'''
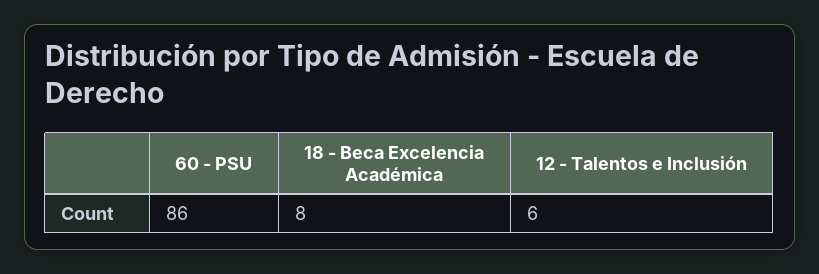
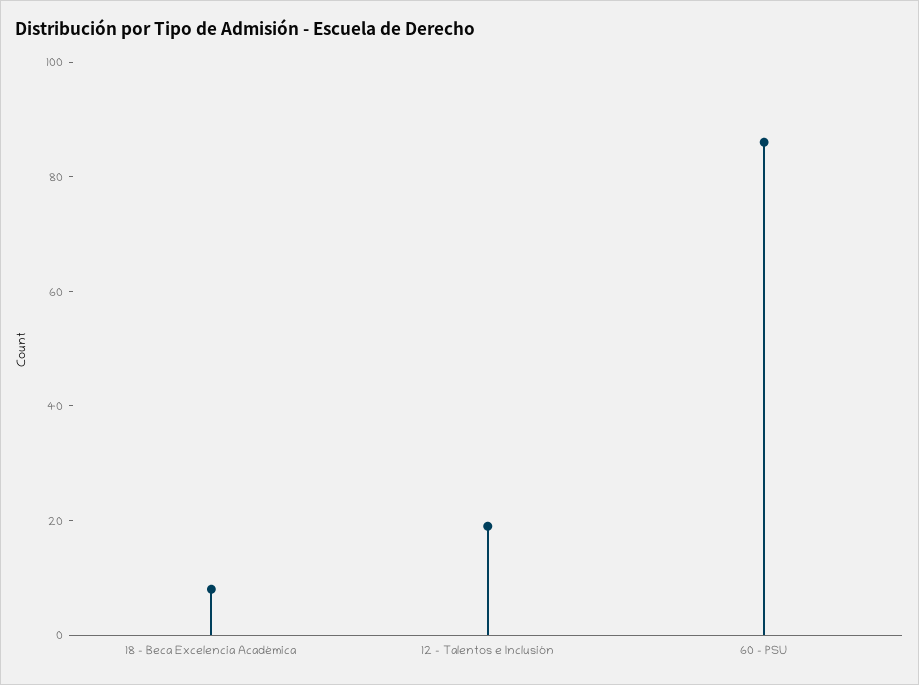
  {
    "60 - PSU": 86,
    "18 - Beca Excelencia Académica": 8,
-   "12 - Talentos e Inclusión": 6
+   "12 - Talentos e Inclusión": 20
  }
'''
'''
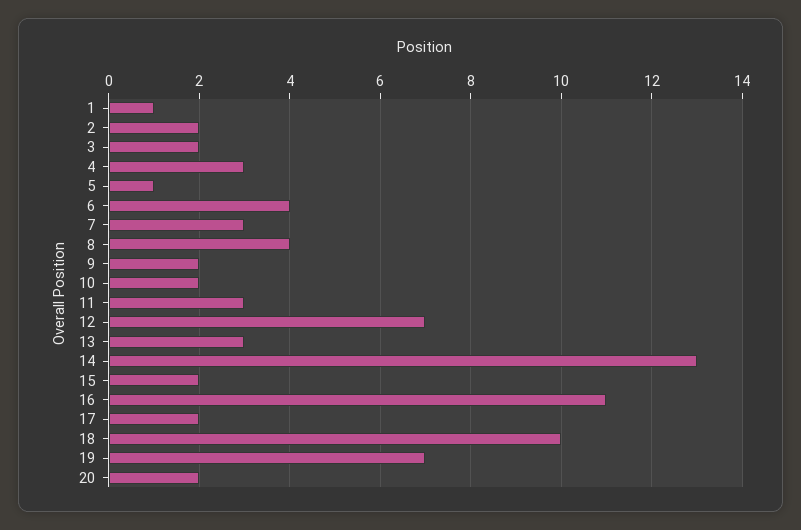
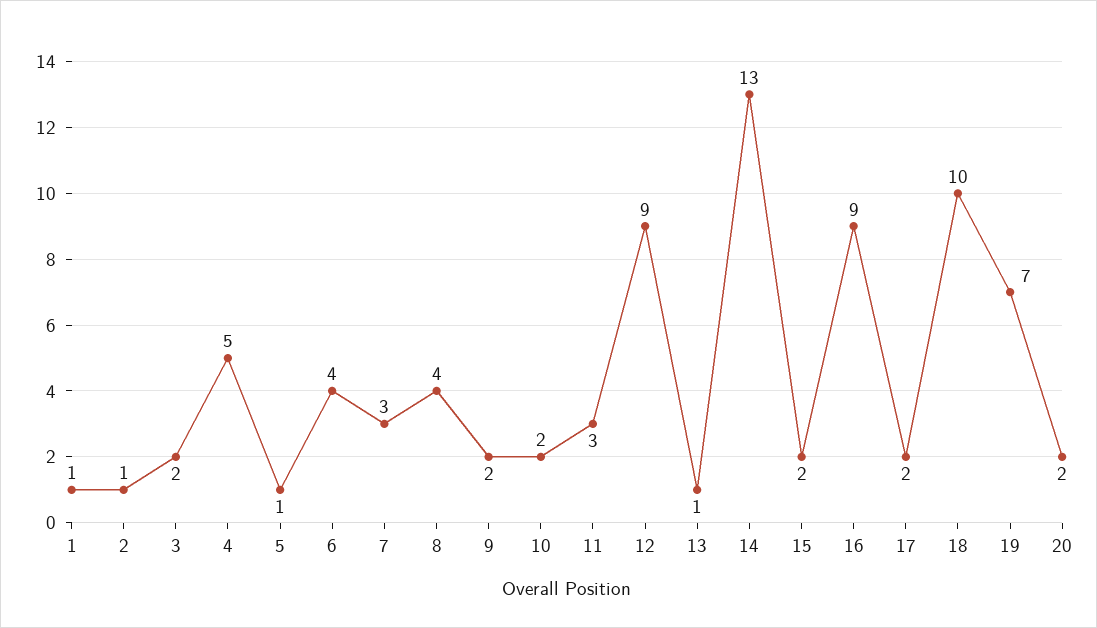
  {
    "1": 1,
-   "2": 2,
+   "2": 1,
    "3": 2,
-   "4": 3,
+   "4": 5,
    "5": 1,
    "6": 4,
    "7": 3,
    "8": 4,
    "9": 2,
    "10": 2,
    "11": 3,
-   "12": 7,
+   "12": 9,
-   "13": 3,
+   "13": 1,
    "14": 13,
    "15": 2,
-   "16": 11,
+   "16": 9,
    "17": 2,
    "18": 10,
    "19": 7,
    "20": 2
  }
'''
'''
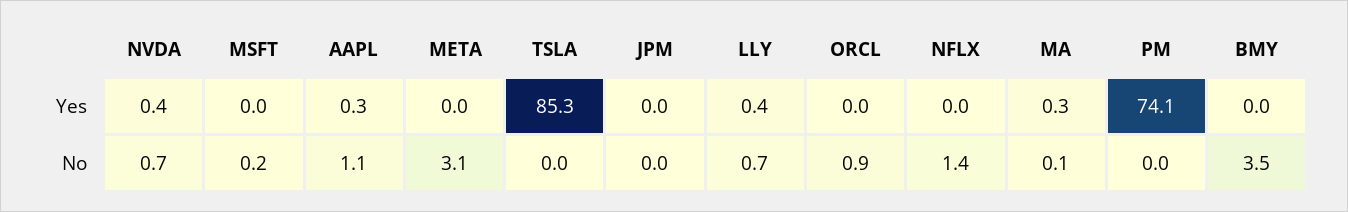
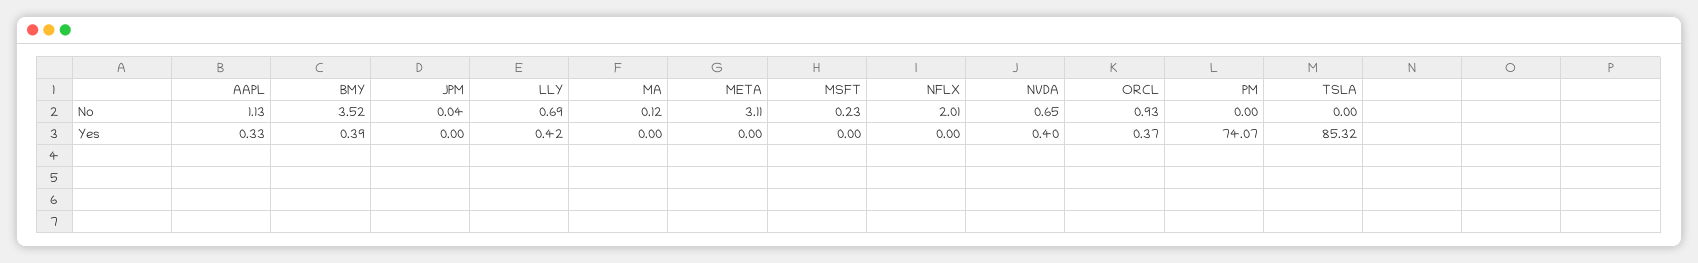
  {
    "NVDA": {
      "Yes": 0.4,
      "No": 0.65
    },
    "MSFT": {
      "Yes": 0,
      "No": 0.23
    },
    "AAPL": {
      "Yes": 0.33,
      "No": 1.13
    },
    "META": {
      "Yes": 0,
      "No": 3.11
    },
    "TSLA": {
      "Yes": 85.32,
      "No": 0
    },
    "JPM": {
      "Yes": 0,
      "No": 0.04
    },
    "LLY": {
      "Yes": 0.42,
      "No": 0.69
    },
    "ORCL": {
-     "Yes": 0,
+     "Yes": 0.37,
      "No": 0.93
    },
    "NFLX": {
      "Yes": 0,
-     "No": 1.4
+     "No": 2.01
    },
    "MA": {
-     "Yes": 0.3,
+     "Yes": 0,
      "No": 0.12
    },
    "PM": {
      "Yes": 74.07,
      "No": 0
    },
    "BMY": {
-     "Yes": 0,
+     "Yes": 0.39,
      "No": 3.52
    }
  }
'''
ACTION ITEM -
Respond with nothing but the number of lines in the entries that contain the string "Inclusión".

SOLUTION TO THIS EXERCISE -
2